── Data

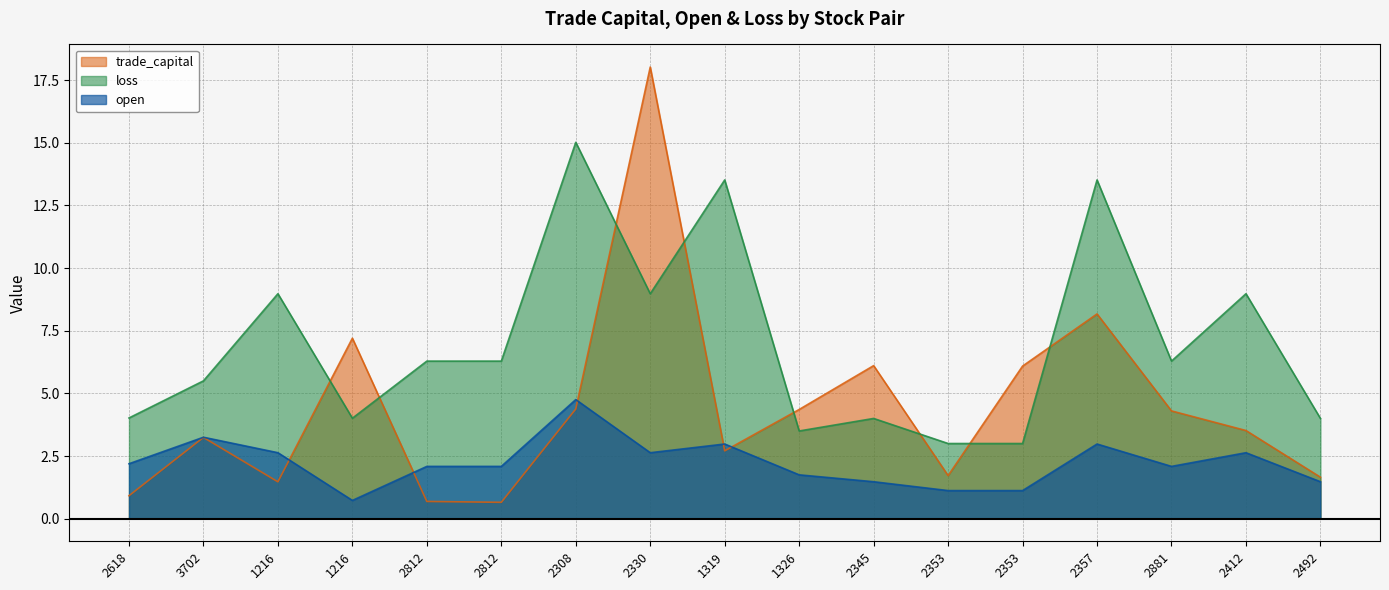

Is it true that trade_capital equals 0.9 at 2618?

True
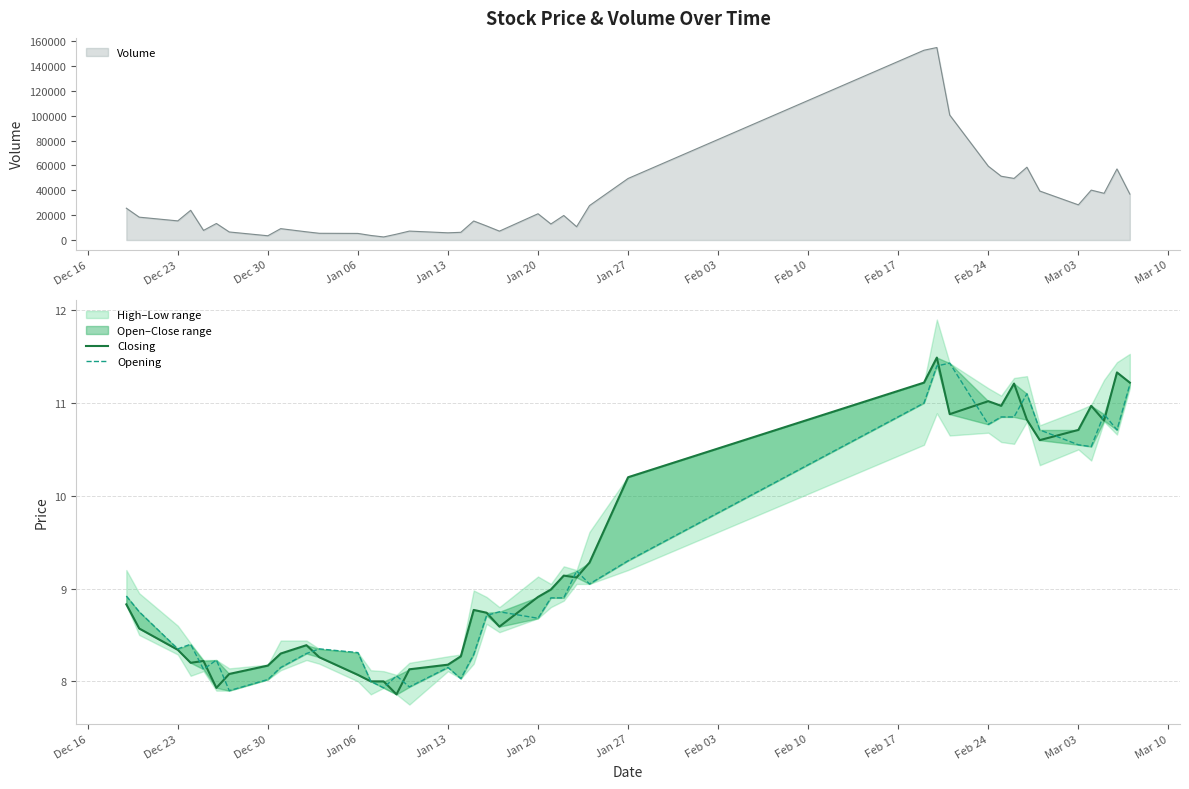

How many values in the Closing series are below 8?

2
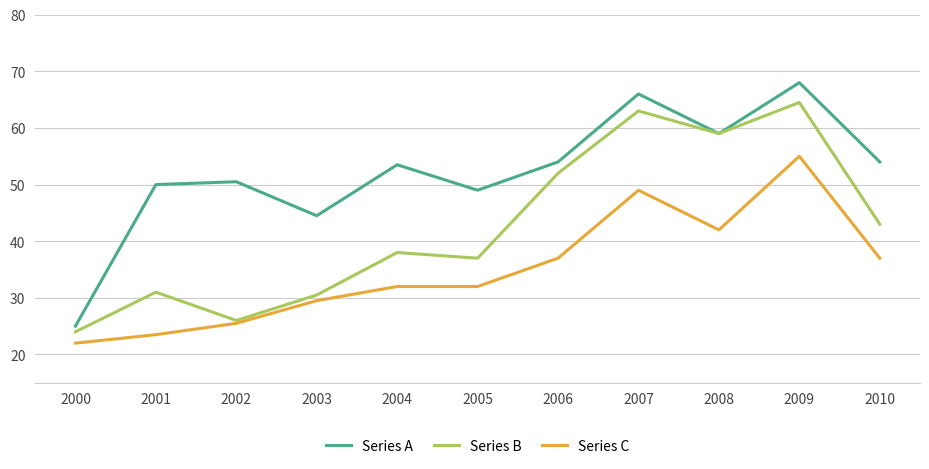

True or false: Series A has a value of 32.6 at 2005.

False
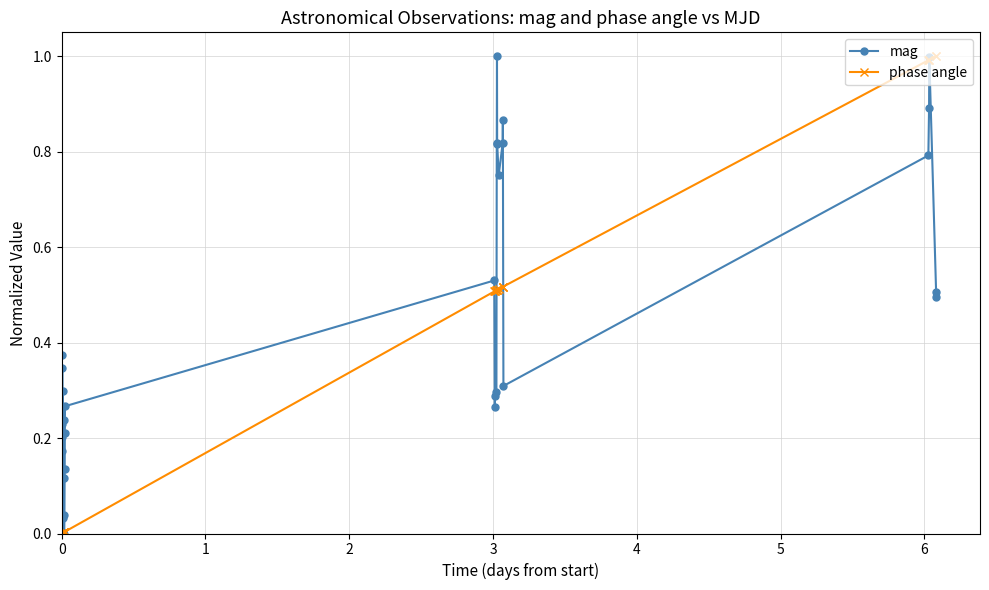

What is the maximum value shown in the chart?

1.0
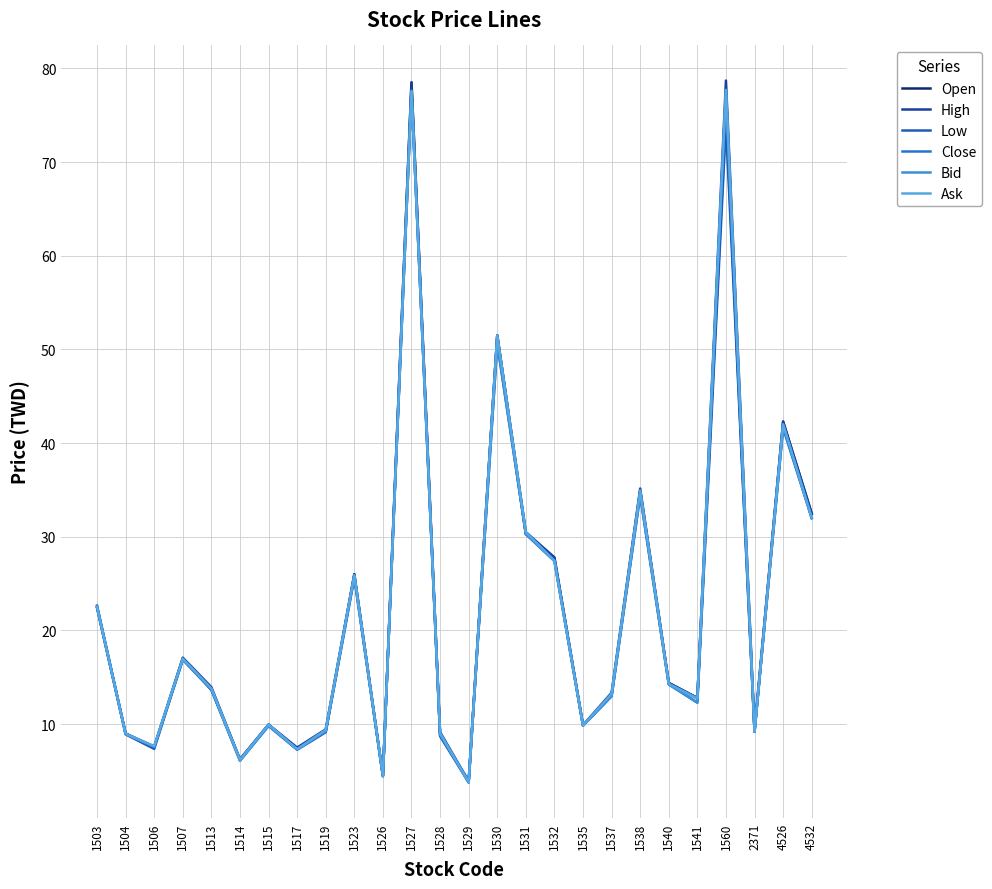

Is it true that Ask equals 51.5 at 1530?

True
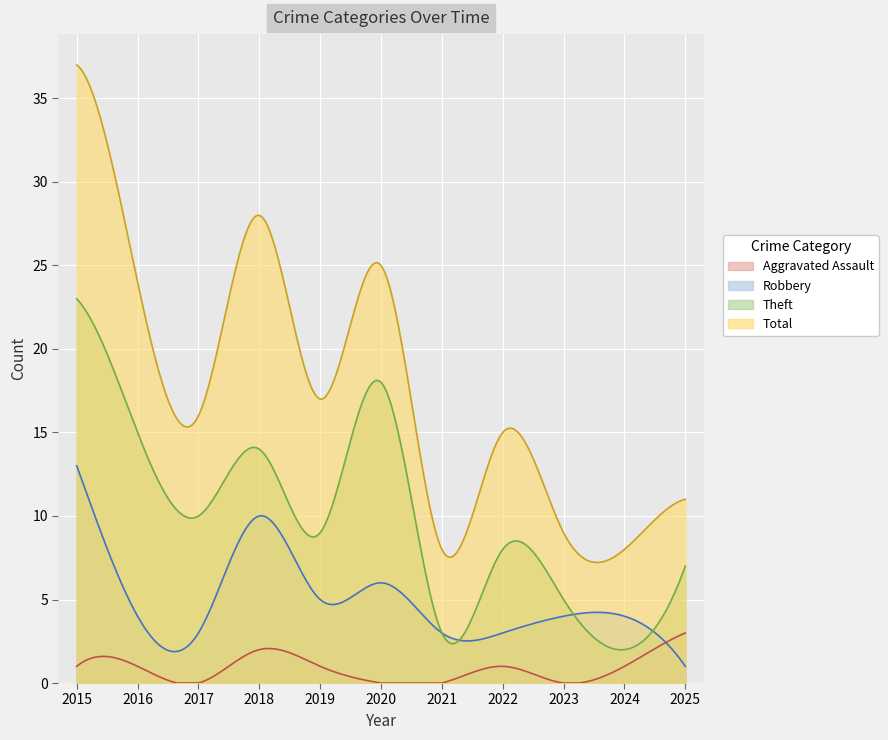

Rank the series at 2021 from lowest to highest value.

Aggravated Assault, Robbery, Theft, Total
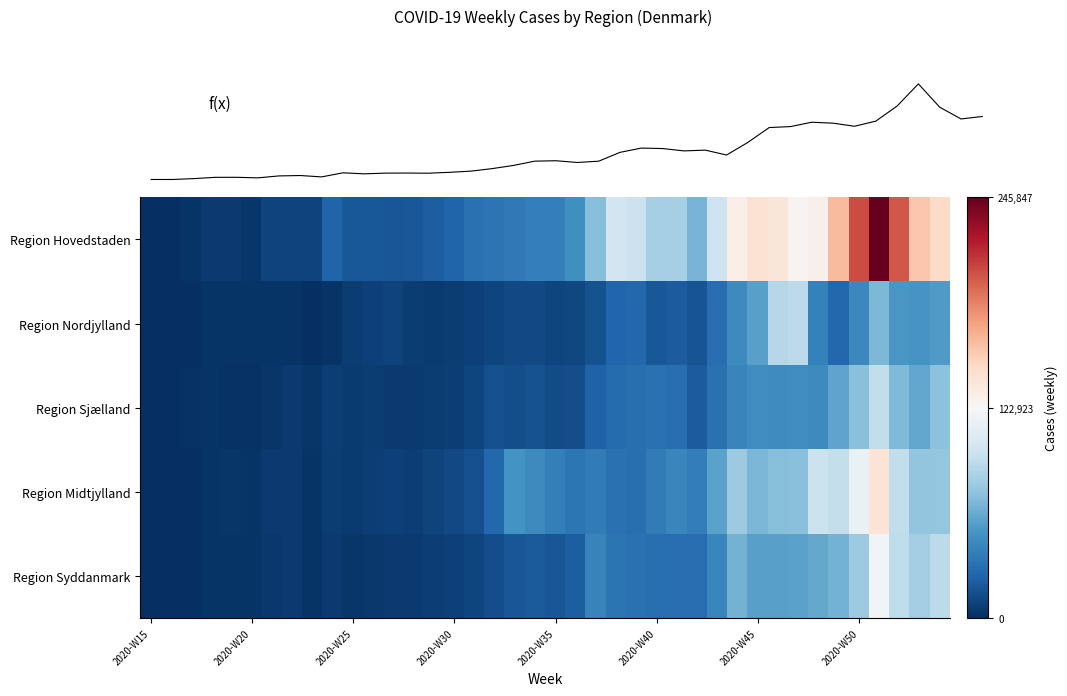

How many values in the Region Sjælland series are below 14746?

20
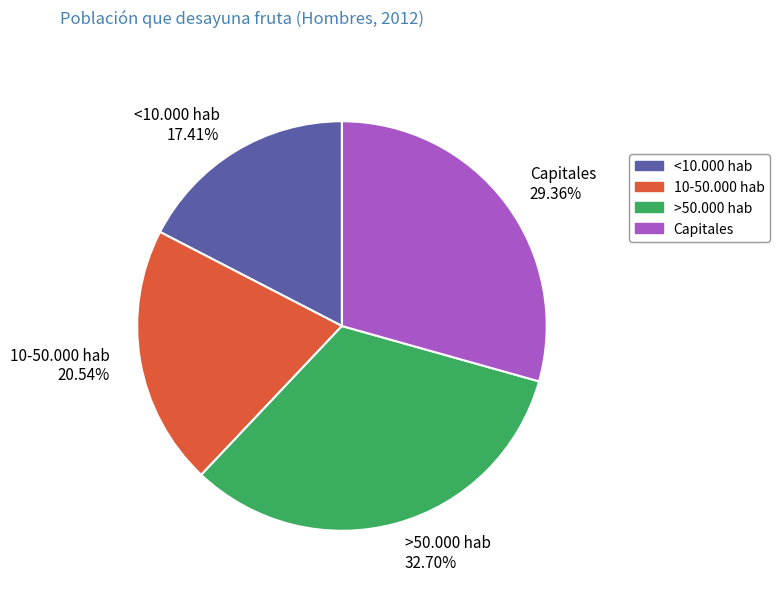

Which has a higher value, >50.000 hab or Capitales?

>50.000 hab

────

### The task
Set out every line of text in the records above as a JSON list of strings, one string per line, with blank lines omitted. Leave the pictures out.

### Solution to the problem
[
  "Is it true that trade_capital equals 0.9 at 2618?",
  "True",
  "How many values in the Closing series are below 8?",
  "2",
  "True or false: Series A has a value of 32.6 at 2005.",
  "False",
  "What is the maximum value shown in the chart?",
  "1.0",
  "Is it true that Ask equals 51.5 at 1530?",
  "True",
  "Rank the series at 2021 from lowest to highest value.",
  "Aggravated Assault, Robbery, Theft, Total",
  "How many values in the Region Sjælland series are below 14746?",
  "20",
  "Which has a higher value, >50.000 hab or Capitales?",
  ">50.000 hab"
]